Structure of the Earth Background Information
Earth is roughly a sphere shape. It is made up different layers: inner core, outer core, mantle, crust, and atmosphere. The average radius is around 4,000 miles, and about 70% of the Earth’s surface is covered in water, having an average depth of 2.5 miles. The rocky planet is surrounded by a layer of gases known as the atmosphere. The atmosphere is made up of mainly nitrogen, but also contains oxygen, argon, and carbon dioxide.
The core is at the center of the Earth. It is split up into the outer core and the inner core. The inner core is solid and composed of an iron-nickel alloy. It is very hot with a temperature believed to be about 5,500°C. The outer core is also made of iron and nickel and surrounds the inner core. The outer core is under less pressure than the inner core and is in a liquid state.
The mantle sits underneath the crust and is the thickest layer in the structure of the Earth with an average thickness of 1,800 miles and makes up nearly 85% for the Earth’s volume. It is composed of silicate rocks which are rich in magnesium and iron. The mantle is semi-molten and moves. Uneven heat in the mantle causes convection currents means a constant movement of magma: hot magma rises towards the crust, then cools off, and sinks back down.
The crust is a thin rocky layer that surrounds the planet. It is different from the mantle underneath it. It is made up of lots of different types of igneous, metamorphic, and sedimentary rocks. The crust is not uniformly thick and varies from 3-30 miles thick. The thickest part of the Earth’s crust is known as continental crust and is found where there is land. The thinnest part of the crust is known as oceanic crust and is found under oceans. The temperature of the crust varies with depth: the deeper you go, the hotter it is.

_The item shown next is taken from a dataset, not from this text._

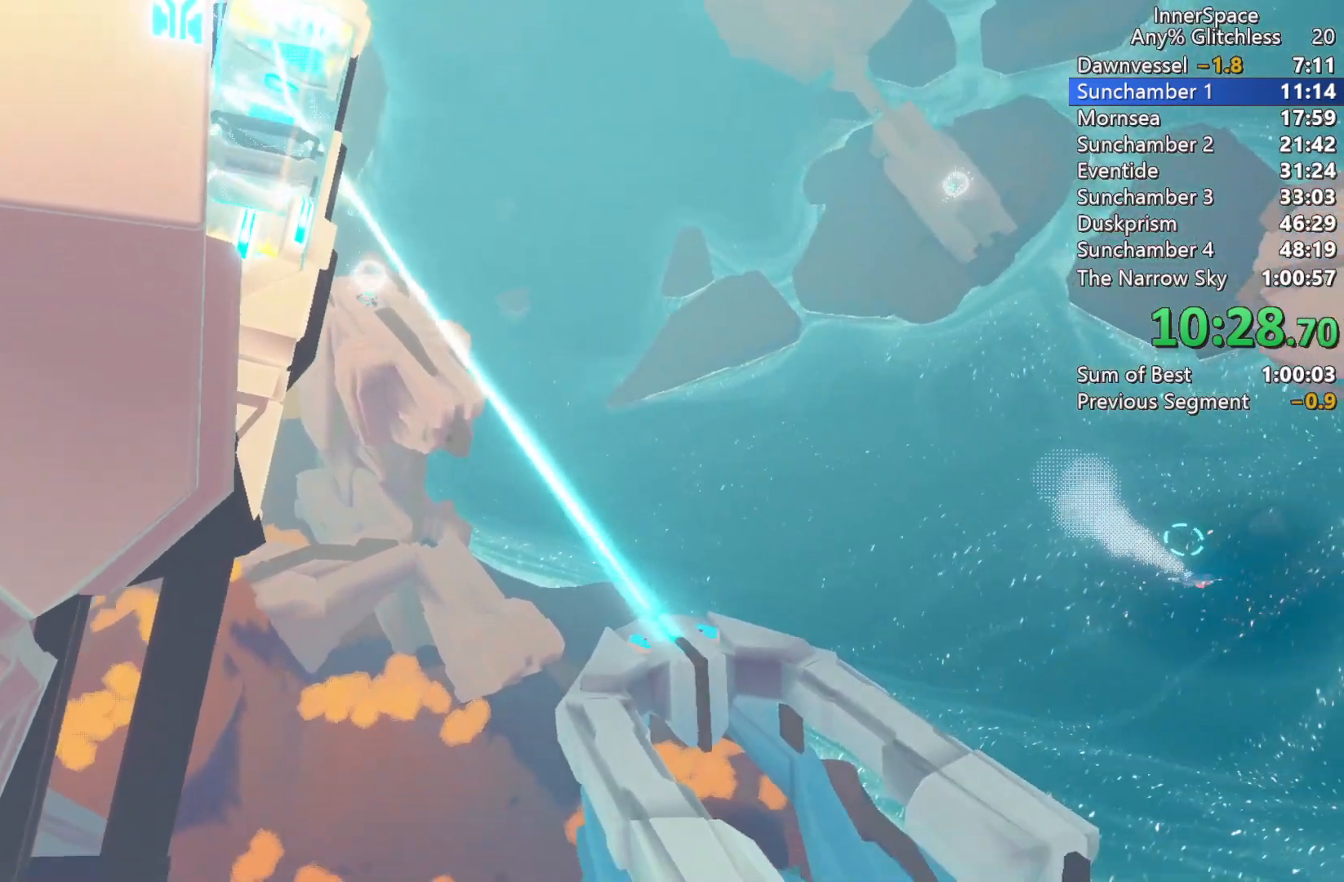
{"buttons": [], "left_stick": "center", "right_stick": "up", "events": []}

The surface of the Earth is split up into pieces known as tectonic plates. The line where two plates meet is called a boundary, or a fault line. The largest of all the tectonic plates is the Pacific Plate which sits under the Pacific Ocean and has an area of 103 million km2. These plates are constantly moving, though not very quickly; they only move a few centimeters every year. They move due to the movement of magma in the mantle; the plates “float” on top of the mantle. Sometimes these plates get stuck and don’t move slowly past each other. This stores up elastic potential potential energy and when the plates slip, this energy is released as seismic waves. If the energy released is large enough, these seismic waves can be very large and are known as earthquakes.
The interactions between plates can be categorized as convergent, divergent, or transform. At a convergent boundary, plates move towards each other. If the boundary is between oceanic crust and continental crust, then the oceanic crust will travel underneath (subduct) the continental plate as the oceanic crust is more dense. If two oceanic plates meet, the denser plate will subduct under the less dense plate. When two continental plates meet, they push up against each other, which can form mountain ranges. At a divergent boundary, plates move away from each other. New crust is formed by hot magma rising and pushing up from the mantle through the space between the plates. An example of this is the Mid-Atlantic Ridge. Each year the width of the Atlantic Ocean grows by 2.5 cm due to new lithosphere being created. At a transform boundary, plates move past each other. The boundary between the North American Plate and the Pacific Plate is an example of this interaction.
Essential Questions for the Structure of the Earth
- What is the Earth made of?
- Why do tectonic plates move?
- How are the parts of the Earth organized?
Other Lesson Plan Ideas for the Structure of the Earth
- Compare the structure of the Earth with the structure of another planet in our solar system.
- Create a timeline storyboard describing the major milestones of the understanding of the structure of the Earth. (Note: the timeline storyboards will only got back 250,00 years, so you will have to scale it down by having 1 billion years to equal 1 year)
- Create a narrative comic imagining what it would be like to journey to the center of the Earth.